Лебеди плыли в нашу сторону. Они скользили легко и свободно, и тихая вода морщинками струилась, расходясь в стороны от птиц.

Ближе, ближе… Лебеди всего уже в нескольких шагах от нашего укрытия; огромными белыми кувшинками разворачиваются плавно на застывшей глади. Тонкие, красиво изогнутые шеи вытягиваются и клонятся над водой, блестящие желтые клювы проходят по ней бороздками.

Птицы ищут и находят корм. Видно, что не первый раз прикармливает их здесь Боря.

Мы сидим безмолвно, любуясь пышным белоснежным оперением лебедей, их горделивыми плавными движениями.

Неожиданно птицы насторожились. Тревожно вытянув гибкие тонкие шеи, замерли на секунду и в одно мгновение стремительно и беззвучно исчезли в камышах.

– Почему они скрылись? – шепчет Павка.

Боря старательно, чтобы все мы заметили, трясет головой: «Молчи».

Послышался приглушенный расстоянием и нарастающий стремительно топот тяжелых ног, хруст ломающихся веток. И, промелькнув темным пятном в полосе низкорослых сосенок, на открытую круговину мохового болота вырвался огромный зверь.

Мы не сразу его распознали. По рассказам старших лоси представлялись нам тихими и безобидными животными, которые мирно гуляют по лесным полянам, спокойно заходят в пасущиеся по лугам крестьянские стада.
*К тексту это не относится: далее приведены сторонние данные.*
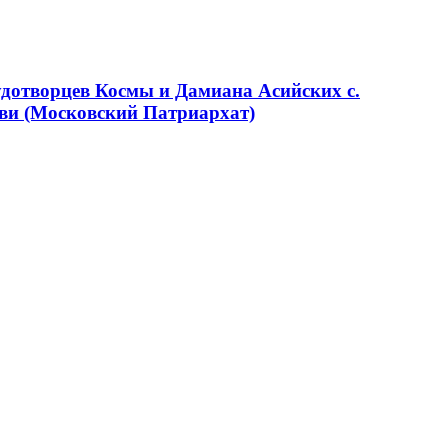
удотворцев Космы и Дамиана Асийских с.
ви (Московский Патриархат)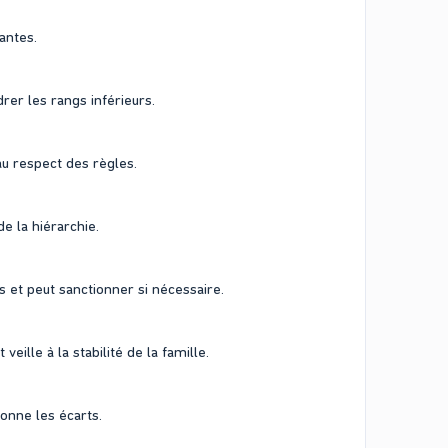
antes.
rer les rangs inférieurs.
u respect des règles.
e la hiérarchie.
 et peut sanctionner si nécessaire.
eille à la stabilité de la famille.
onne les écarts.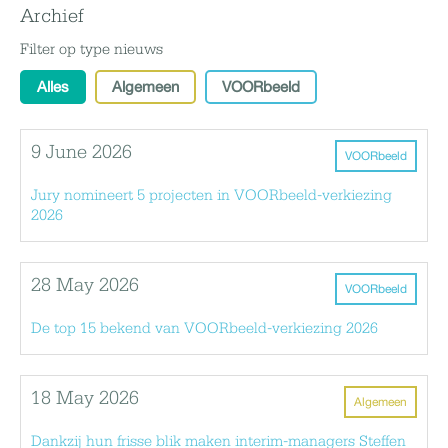
Archief
Filter op type nieuws
Alles
Algemeen
VOORbeeld
9 June 2026
VOORbeeld
Jury nomineert 5 projecten in VOORbeeld-verkiezing
2026
28 May 2026
VOORbeeld
De top 15 bekend van VOORbeeld-verkiezing 2026
18 May 2026
Algemeen
Dankzij hun frisse blik maken interim-managers Steffen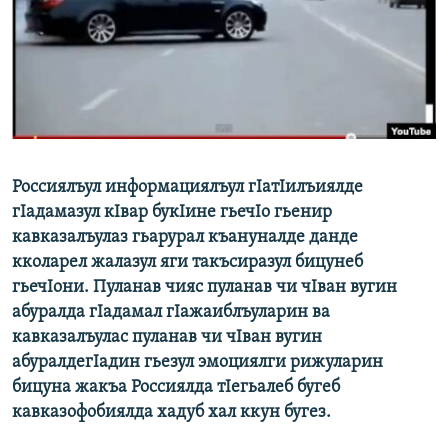
РАСПИСАНИЕ ВЕЩАНИЯ
ПОДПИШИТЕСЬ НА РАССЫЛКУ
СОЦИАЛЬНЫЕ СЕТИ
Россиялъул информациялъул гIатIилъиялде
гIадамазул кIвар букIине гьечIо гьенир
кавказалъулаз гьарурал къануналде данде
Все сайты РСЕ/РС
кколарел жалазул яги такъсиразул бицунеб
гьечIони. Пуланав чияс пуланав чи чIван вугин
абуралда гIадамал гIажаиблъуларин ва
кавказалъулас пуланав чи чIван вугин
абуралдегIадин гьезул эмоциялги рижуларин
бицуна жакъа Россиялда тIегьалеб бугеб
кавказофобиялда хадуб хал ккун бугез.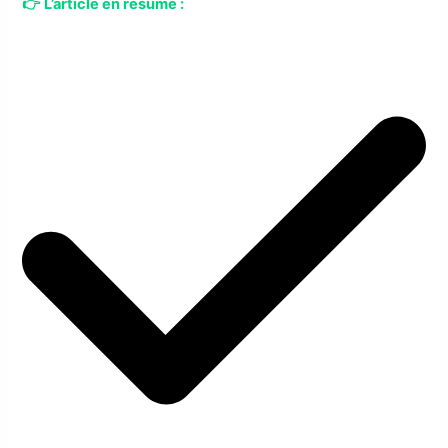
👉
L’article en résumé :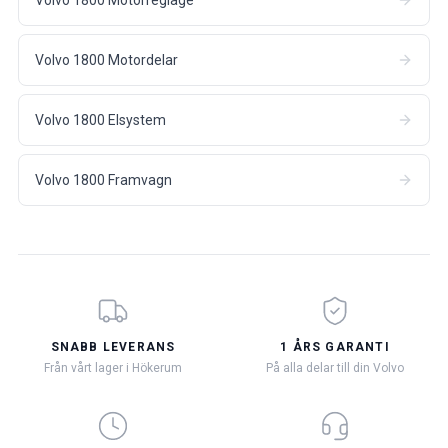
Volvo 1800 Motorreglage
Volvo 1800 Motordelar
Volvo 1800 Elsystem
Volvo 1800 Framvagn
SNABB LEVERANS
1 ÅRS GARANTI
Från vårt lager i Hökerum
På alla delar till din Volvo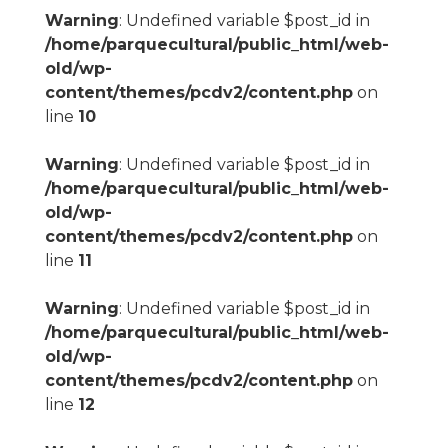
Warning
: Undefined variable $post_id in
/home/parquecultural/public_html/web-
old/wp-
content/themes/pcdv2/content.php
on
line
10
Warning
: Undefined variable $post_id in
/home/parquecultural/public_html/web-
old/wp-
content/themes/pcdv2/content.php
on
line
11
Warning
: Undefined variable $post_id in
/home/parquecultural/public_html/web-
old/wp-
content/themes/pcdv2/content.php
on
line
12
Но лось, вырвавшийся из бора на Большое болото, был страшен. Его вспененная на губах горбоносая морда под огромным венцом тяжелых рогов свирепо вытянулась вперед. Сильные, с широкими копытами ноги почти плашмя ложились по болоту. Топь вздрагивала, ходуном ходила вокруг него. Клочья вырванного мха, перемешиваясь с брызгами, летели из-под копыт лесного великана.

По сторонам, стараясь подброситься к мясистой шее сохатого, бешеным скоком неслись три волка.

Лось мчался в нашу сторону. Прижимаясь к деревьям, онемевшие от страха и любопытства, мы не могли оторвать глаз от лося и его преследователей.

Гибель сохатого казалась неизбежной. И тут произошло то, чего мы никак не ожидали.

Прыжок. Передний волк с разгона метнулся на шею лося, но сохатый резким ударом копыта оборвал прыжок хищника на лету, и волк, взвыв от боли и скаля клыки, кубарем покатился по болоту. В тот же момент два других хищника набросились на лося с разных сторон.

– Га! – вдруг громко выкрикнул Боря, и слышно было, как тенькнула тетива.

Я не знаю охотника, который любил стрелять белок из лука, но думаю, что на этот раз сын лесника не уступил бы ему.